- Origin: London, England
- Genres: Classical choral music
- Years active: 1981–present
- Website: www.vasarisingers.org

= Vasari Singers =

Vasari Singers is one of the UK's leading chamber choirs, led from its founding by Jeremy Backhouse. Vasari performs regularly in most of London’s major concert venues and taken part in numerous commercial concerts and festivals, including the BBC Proms and the choir has appeared on BBC Radio 3 The choir is acclaimed for its versatility, performing choral music from a wide range of styles and eras, from the Renaissance to contemporary. As well as concerts, taking part in choral evensong is a major feature of Vasari’s schedule. The choir sings regularly in Canterbury Cathedral other main English Cathedrals, with recent visits to Gloucester Cathedral, Liverpool Cathedral and Ripon Cathedral. New music is central to the choir’s activities, and since 2000 has commissioned over 20 works from British composers.

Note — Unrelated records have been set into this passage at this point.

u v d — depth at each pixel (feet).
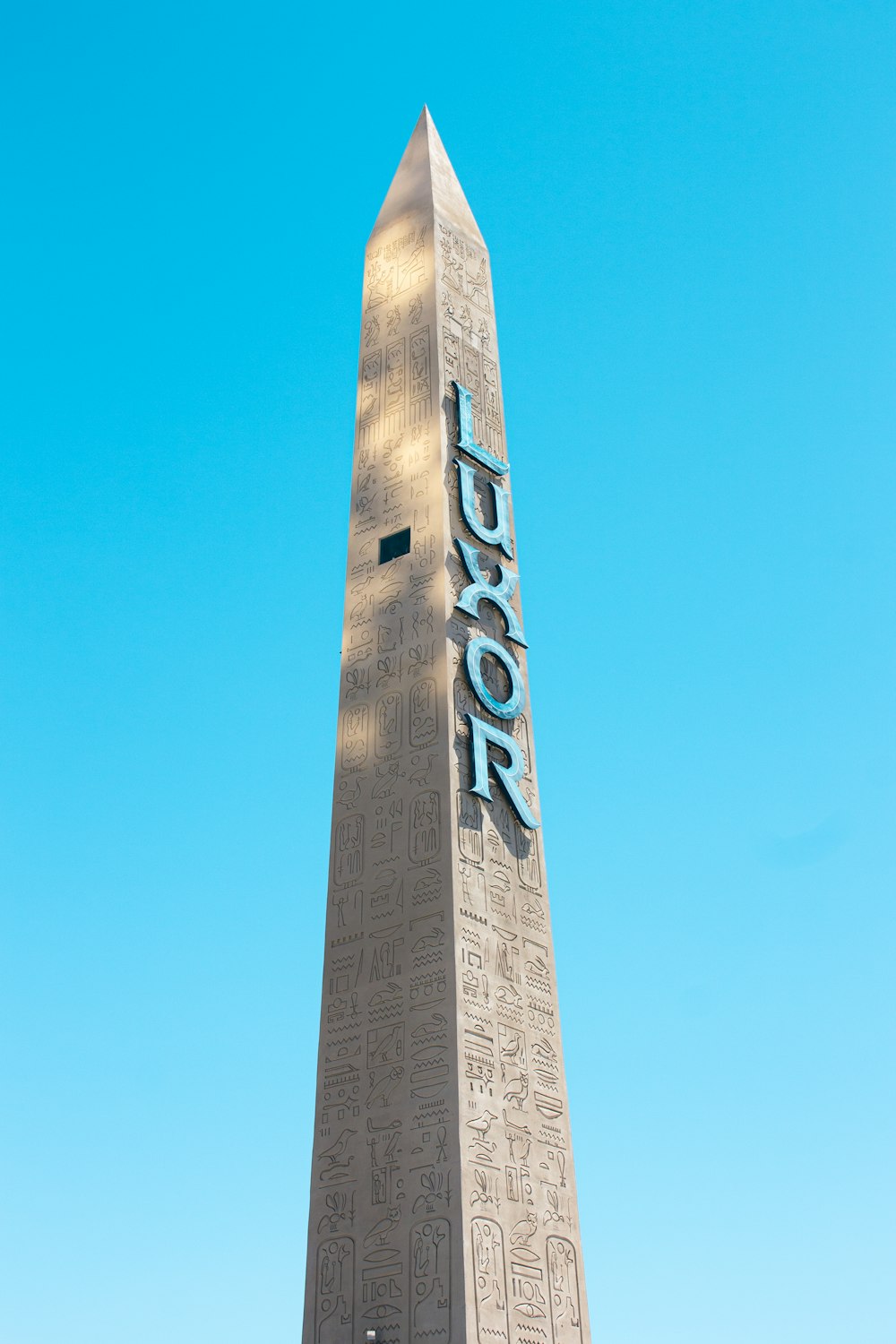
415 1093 124.26
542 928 139.95
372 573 154.10
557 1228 126.21
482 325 171.32
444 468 154.40
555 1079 133.39
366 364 168.96
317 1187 126.82
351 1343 118.01
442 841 133.59
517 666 150.61
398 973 130.72
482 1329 113.60
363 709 147.02
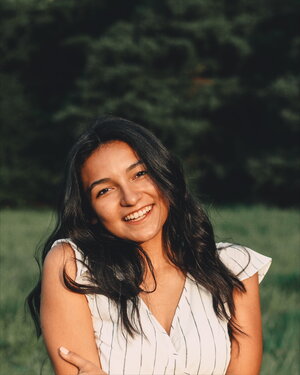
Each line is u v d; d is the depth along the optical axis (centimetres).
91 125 280
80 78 3350
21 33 3419
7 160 3275
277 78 3156
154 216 274
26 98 3403
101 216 272
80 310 266
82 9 3441
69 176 278
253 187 3175
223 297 275
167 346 260
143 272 278
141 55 3167
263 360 584
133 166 270
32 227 1906
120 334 263
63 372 262
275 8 3244
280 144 3186
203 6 3247
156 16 3250
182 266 282
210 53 3312
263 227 1753
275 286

In 2005 Vasari celebrated its 25th anniversary with 10 new commissions, a recording of these and other 21st-century anthems and a world première concert at St John’s, Smith Square.

In November 2008, the group commissioned and premièred a new a capella Requiem by the British Composer Gabriel Jackson. which they later recorded.

Naxos Records have now released five Vasari Singers albums, two of which have achieved top ten status in the Specialist Classical Charts.